More than two-thirds of the recent rapid melting of the world’s glaciers can be blamed on humans, a new study finds. Scientists looking at glacier melt since 1851 didn’t see a human fingerprint until about the middle of the 20th century.
Even then only one-quarter of the warming wasn’t from natural causes. But since 1991, about 69 percent of the rapidly increasing melt was man-made, said Ben Marzeion, a climate scientist at the University of Innsbruck in Austria. "Glaciers are really shrinking rapidly now," he said. "I think it’s fair to say most of it is man-made." Scientists fault global warming from the burning of coal, oil and gas as well as changes in land use near glaciers and soot pollution. Glaciers in Alaska and the Alps in general have more human-caused melting than the global average, Marzeion said.
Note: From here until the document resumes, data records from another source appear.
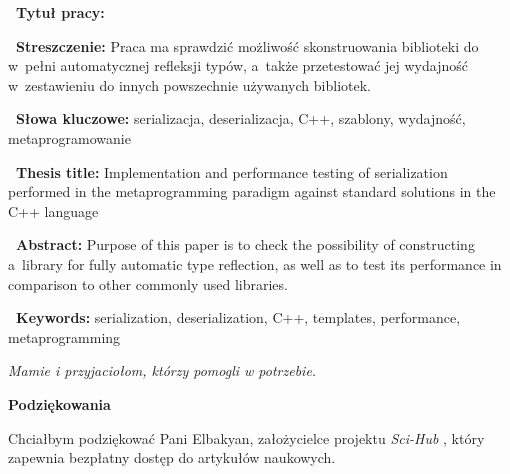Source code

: \documentclass[12pt]{article}
\newcommand{\polishkeywords}{serializacja, deserializacja, C++, szablony, wydajność, metaprogramowanie}
\newcommand{\disablewordwrap}{%
	\setlength{\hsize}{0.9\hsize}
	\hyphenpenalty=10000
	\hbadness=10000}
\newcommand{\nonpl}[1]{{\it #1}}
\begin{document}
	{
		\disablewordwrap
		\large

		\vspace*{\vfill}

		{\bfseries\ Tytuł pracy:} \MyTitle

		\vspace*{\vfill}

		{\bfseries\ Streszczenie:} Praca ma sprawdzić możliwość skonstruowania biblioteki do w~pełni automatycznej refleksji typów, a~także przetestować jej wydajność w~zestawieniu do innych powszechnie używanych bibliotek.

		\vspace*{\vfill}

		{\bfseries\ Słowa kluczowe:} \polishkeywords

		\vspace*{\vfill}

		{\bfseries\ Thesis title:} Implementation and performance testing of serialization performed in the metaprogramming paradigm against standard solutions in the C++ language

		\vspace*{\vfill}

		{\bfseries\ Abstract:} Purpose of this paper is to check the possibility of constructing a~library for fully automatic type reflection, as well as to test its performance in comparison to other commonly used libraries.

		\vspace*{\vfill}

		{\bfseries\ Keywords:} serialization, deserialization, C++, templates, performance, metaprogramming

		\vspace*{\vfill}

		\thispagestyle{empty}
		\newpage
	}

	{
		\vspace*{\vfill}
		\vfill

		{
			\begin{flushright}
				\it Mamie i przyjaciołom, którzy pomogli w potrzebie.
			\end{flushright}
		}

		\vspace*{4cm}
		\newpage
	}

	{
		\vspace*{\vfill}
		\vfill

		\begin{center}
			{\Large{\textbf{Podziękowania}}}

			\vspace*{1cm}

			Chciałbym podziękować Pani Elbakyan, założycielce projektu \nonpl{Sci-Hub} \cite{scihub}, który zapewnia
			bezpłatny dostęp do artykułów naukowych.
		\end{center}

		\vspace*{\vfill}
		\vfill

		\newpage
	}
\end{document}
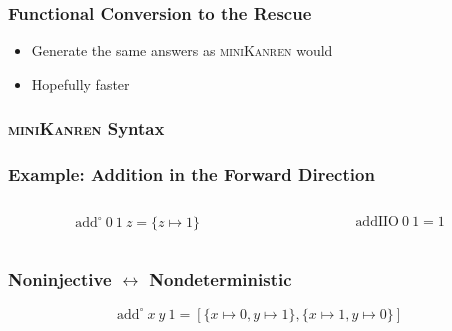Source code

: \documentclass[xcolor=table, aspectratio=169]{beamer}
\newcommand{\mk}{\textsc{miniKanren}\xspace}
\begin{document}
\begin{frame}[fragile]
  \frametitle{Functional Conversion to the Rescue}
\begin{center}
  
\end{center}

\vfill

\begin{center}
  \begin{minipage}{0.4\textwidth}
    \begin{itemize}
      \item Generate the same answers as \mk would
      \item Hopefully faster
    \end{itemize}
  \end{minipage}
\end{center}
\end{frame}

\begin{frame}[fragile]
  \frametitle{\mk Syntax}
\begin{center}
  
\end{center}
\end{frame}

\begin{frame}[fragile]
  \frametitle{Example: Addition in the Forward Direction}
\begin{columns}
  \begin{column}[t]{0.49\textwidth}
    
    \[ \text{add}^{\circ}\ 0\ 1\ z = \{z \mapsto 1\}\]
  \end{column}
  \begin{column}[t]{0.49\textwidth}
    
    \[ \text{addIIO}\ 0\ 1 = 1 \] 
  \end{column}
\end{columns}
\end{frame}

\begin{frame}[fragile]
  \frametitle{Noninjective $\leftrightarrow$ Nondeterministic}


\vfill

\begin{center}
    \[ \text{add}^{\circ}\ x\ y\ 1 = \left[\{x \mapsto  0, y \mapsto 1\}, \{x \mapsto  1, y \mapsto  0\} \right] \] 
\end{center}
\end{frame}
\end{document}
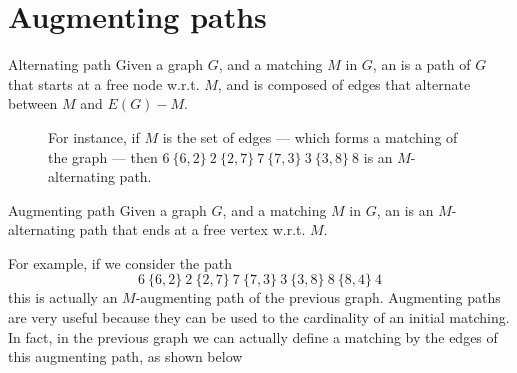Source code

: \documentclass[a4paper, 12pt]{report}
\begin{document}
    \section{Augmenting paths}

    \begin{frameddefn}{Alternating path}
        Given a graph $G$, and a matching $M$ in $G$, an  is a path of $G$ that starts at a free node w.r.t. $M$, and is composed of edges that alternate between $M$ and $E(G) - M$.
    \end{frameddefn}

    \begin{figure}[H]
        \centering
        \caption{For instance, if $M$ is the set of  edges --- which forms a matching of the graph --- then $6 \ \{6, 2\} \ 2 \ \{2, 7\} \ 7 \ \{7, 3\} \ 3 \ \{3, 8\} \ 8$ is an $M$-alternating path.}
    \end{figure}
    
    \begin{frameddefn}{Augmenting path}
        Given a graph $G$, and a matching $M$ in $G$, an  is an $M$-alternating path that ends at a free vertex w.r.t. $M$.
    \end{frameddefn}

    For example, if we consider the path $$6 \ \{6, 2\} \ 2 \ \{2, 7\} \ 7 \ \{7, 3\} \ 3 \ \{3, 8\} \ 8 \ \{8, 4 \} \ 4$$ this is actually an $M$-augmenting path of the previous graph. Augmenting paths are very useful because they can be used to  the cardinality of an initial matching. In fact, in the previous graph we can actually define a  matching by  the edges of this augmenting path, as shown below
\end{document}
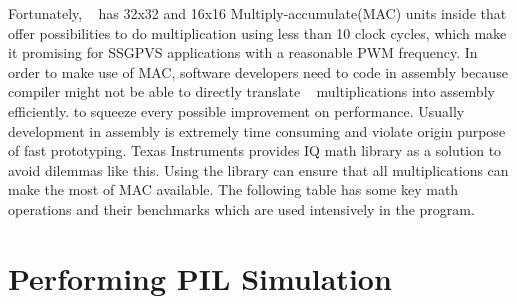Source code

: Fortunately, \tms~ has 32x32 and 16x16 Multiply-accumulate(MAC) units inside that offer possibilities to do multiplication using less than 10 clock cycles, which make it promising for \gls{SSGPVS} applications with a reasonable \gls{PWM} frequency. In order to make use of MAC, software developers need to code in assembly because compiler might not be able to directly translate \fp~ multiplications into assembly efficiently. to squeeze every possible improvement on performance. Usually development in assembly is extremely time consuming and violate origin purpose of fast prototyping. Texas Instruments provides IQ math library as a solution to avoid dilemmas like this. Using the library can ensure that all multiplications can make the most of MAC available. The following table has some key math operations and their benchmarks\cite{iqmath_lib} which are used intensively in the program.
\section{Performing \gls{PIL} Simulation}\label{sec:perform_pil}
The study is published Thursday in the journal Science. The research is the first to calculate just how much of the glacial melting can be attributed to people and "the jump from about a quarter to roughly 70 percent of total glacier mass loss is significant and concerning," said University of Alaska Fairbanks geophysicist Regine Hock, who wasn’t part of the study.
Over the last two decades, about 295 billion tons (269 billion metric tons) of ice is melting each year on average due to human causes and about 130 billion tons (121 million metric tons) a year are melting because of natural causes, Marzeion calculated. Glaciers alone add to about four-tenths of an inch of sea level rise every decade, along with even bigger increases from melting ice sheets, which are different than glaciers, and the expansion of water with warmer temperatures.